Pregnancy outcomes after maternal varenicline use; analysis of surveillance data collected by the European Network of Teratology Information Services

Varenicline is a smoking cessation aid for which limited data exist concerning safety during human pregnancy. This multicentre prospective observational comparative cohort study was undertaken using surveillance data collected by the European Network of Teratology Information Services. The study sample consisted of 89 varenicline exposed pregnancies and two matched comparator groups; 267 non-teratogen exposed (NTE) controls and 78 exposed to nicotine replacement therapy or bupropion (NRT/B) for smoking cessation. For all exposed pregnancies, varenicline use only occurred in the first trimester, with a considerable proportion discontinuing use in the very early stages of pregnancy. The major congenital malformation rate (n=2/89, 2.25%) was in keeping with the expected background rate (2-4%), and was not significantly increased for first trimester varenicline-exposed infants in comparison with non-exposed controls (vs. NTE: OR 2.02, 95%CI 0.166 to 17.9, vs. NRT/B OR 0.874, 95%CI 0.0620 to 12.3). However, the small sample size produced very imprecise risk estimates.

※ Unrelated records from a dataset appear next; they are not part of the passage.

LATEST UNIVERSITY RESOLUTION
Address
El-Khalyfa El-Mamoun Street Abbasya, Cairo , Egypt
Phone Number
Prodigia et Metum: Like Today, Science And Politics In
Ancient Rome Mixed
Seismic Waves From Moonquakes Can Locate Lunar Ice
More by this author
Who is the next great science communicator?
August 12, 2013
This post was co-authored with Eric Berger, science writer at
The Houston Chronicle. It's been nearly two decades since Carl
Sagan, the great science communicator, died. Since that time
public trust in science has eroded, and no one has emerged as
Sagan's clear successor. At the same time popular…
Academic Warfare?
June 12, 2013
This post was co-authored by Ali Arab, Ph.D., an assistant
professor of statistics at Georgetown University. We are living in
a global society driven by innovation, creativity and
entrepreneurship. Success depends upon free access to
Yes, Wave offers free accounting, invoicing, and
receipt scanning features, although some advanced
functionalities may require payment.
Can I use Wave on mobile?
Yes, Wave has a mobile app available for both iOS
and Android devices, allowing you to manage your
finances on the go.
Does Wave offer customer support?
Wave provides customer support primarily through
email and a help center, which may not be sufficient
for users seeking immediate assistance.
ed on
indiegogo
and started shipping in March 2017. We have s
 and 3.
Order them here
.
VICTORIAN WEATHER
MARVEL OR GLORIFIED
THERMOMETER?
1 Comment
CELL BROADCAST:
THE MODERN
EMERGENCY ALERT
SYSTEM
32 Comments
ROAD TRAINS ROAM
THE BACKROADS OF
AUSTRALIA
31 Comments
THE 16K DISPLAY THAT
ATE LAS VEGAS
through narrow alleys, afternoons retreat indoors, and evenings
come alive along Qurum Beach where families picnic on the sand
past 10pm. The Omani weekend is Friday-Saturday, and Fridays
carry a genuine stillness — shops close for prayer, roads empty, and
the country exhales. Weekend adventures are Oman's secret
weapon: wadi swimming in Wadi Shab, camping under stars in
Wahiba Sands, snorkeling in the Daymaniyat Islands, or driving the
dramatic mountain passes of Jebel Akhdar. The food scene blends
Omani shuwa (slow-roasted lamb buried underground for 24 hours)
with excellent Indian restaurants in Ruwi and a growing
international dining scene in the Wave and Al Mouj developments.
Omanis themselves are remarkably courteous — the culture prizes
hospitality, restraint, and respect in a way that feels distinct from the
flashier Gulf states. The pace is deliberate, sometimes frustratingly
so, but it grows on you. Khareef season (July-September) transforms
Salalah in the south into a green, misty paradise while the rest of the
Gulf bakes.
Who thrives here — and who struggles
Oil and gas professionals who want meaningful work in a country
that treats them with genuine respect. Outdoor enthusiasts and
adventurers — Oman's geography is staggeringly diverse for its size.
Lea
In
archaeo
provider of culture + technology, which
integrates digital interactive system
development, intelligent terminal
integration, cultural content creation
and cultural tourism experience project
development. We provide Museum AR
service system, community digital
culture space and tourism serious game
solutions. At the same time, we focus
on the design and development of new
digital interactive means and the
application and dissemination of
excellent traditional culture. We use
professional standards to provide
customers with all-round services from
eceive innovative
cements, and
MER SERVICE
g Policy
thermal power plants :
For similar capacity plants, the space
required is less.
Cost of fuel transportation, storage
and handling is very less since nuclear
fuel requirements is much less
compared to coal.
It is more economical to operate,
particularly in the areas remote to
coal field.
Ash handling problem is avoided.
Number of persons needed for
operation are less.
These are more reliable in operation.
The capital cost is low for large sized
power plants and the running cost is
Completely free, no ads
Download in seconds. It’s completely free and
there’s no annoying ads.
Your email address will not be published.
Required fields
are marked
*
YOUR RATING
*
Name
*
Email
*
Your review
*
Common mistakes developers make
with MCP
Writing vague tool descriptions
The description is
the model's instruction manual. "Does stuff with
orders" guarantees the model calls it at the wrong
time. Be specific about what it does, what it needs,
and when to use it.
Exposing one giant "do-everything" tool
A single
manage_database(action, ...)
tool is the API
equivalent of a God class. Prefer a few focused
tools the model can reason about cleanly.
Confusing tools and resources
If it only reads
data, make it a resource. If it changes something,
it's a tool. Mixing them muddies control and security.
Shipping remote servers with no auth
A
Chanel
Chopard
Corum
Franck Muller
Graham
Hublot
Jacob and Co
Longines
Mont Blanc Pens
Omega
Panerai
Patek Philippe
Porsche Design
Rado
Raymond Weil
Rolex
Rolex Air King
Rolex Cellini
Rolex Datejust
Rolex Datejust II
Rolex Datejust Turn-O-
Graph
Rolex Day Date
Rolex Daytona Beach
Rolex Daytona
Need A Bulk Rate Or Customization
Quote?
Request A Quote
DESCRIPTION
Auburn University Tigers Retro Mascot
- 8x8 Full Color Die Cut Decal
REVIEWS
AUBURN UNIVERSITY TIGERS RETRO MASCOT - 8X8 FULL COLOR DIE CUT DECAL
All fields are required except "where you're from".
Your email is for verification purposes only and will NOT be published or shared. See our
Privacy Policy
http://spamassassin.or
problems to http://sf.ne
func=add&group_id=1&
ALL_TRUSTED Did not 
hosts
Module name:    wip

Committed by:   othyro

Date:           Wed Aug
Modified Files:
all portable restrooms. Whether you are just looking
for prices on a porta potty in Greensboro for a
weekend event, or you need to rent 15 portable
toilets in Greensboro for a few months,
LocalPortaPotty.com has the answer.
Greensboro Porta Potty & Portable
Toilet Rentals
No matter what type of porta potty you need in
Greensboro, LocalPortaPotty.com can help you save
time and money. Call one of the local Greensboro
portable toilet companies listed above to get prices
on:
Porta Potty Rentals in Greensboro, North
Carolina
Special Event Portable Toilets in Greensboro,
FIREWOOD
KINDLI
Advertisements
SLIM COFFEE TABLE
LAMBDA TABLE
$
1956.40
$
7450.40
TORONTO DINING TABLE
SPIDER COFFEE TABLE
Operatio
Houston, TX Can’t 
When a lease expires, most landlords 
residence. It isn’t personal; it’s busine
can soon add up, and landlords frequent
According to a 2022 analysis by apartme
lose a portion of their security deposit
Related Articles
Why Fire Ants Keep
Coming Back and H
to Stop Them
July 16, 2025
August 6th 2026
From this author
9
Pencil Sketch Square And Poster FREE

Metoclopramide for nausea and vomiting of pregnancy: A Prospective Multicenter International Study

Metoclopramide is a dopamine receptor blocker that depresses the vomiting center in the brain. It readily crosses the term placenta, but whether appreciable placental transfer occurs in the first trimester is unclear. Because metoclopramide is used to treat nausea and vomiting in pregnancy, this prospective study examined the effects, if any, of intrauterine exposure to the drug in 175 women given metoclopramide who consulted six teratogen information centers in Israel, Italy, Brazil, and Canada. The control group included the same number of pregnant women consulting the same centers who used drugs known not to be embryotoxic or teratogenic. The groups were matched for age, smoking status, and alcohol consumption. Women were called 4 to 15 months after delivery. The daily dose of metoclopramide averaged 23 mg, and the mean duration of treatment was 10 days. Premature births were significantly more frequent in women taking metoclopramide (8.1% vs. 2.4%), but no increase in major malformations was noted after first-trimester exposure to the drug. When gross motor developmental milestones were monitored using the Denver Developmental Scale, no difference was found between infants of women taking metoclopramide and those of women taking other drugs. These findings suggest that women taking metoclopramide to combat nausea and vomiting in the first trimester of pregnancy probably are not at increased risk of spontaneous abortion or infant malformations.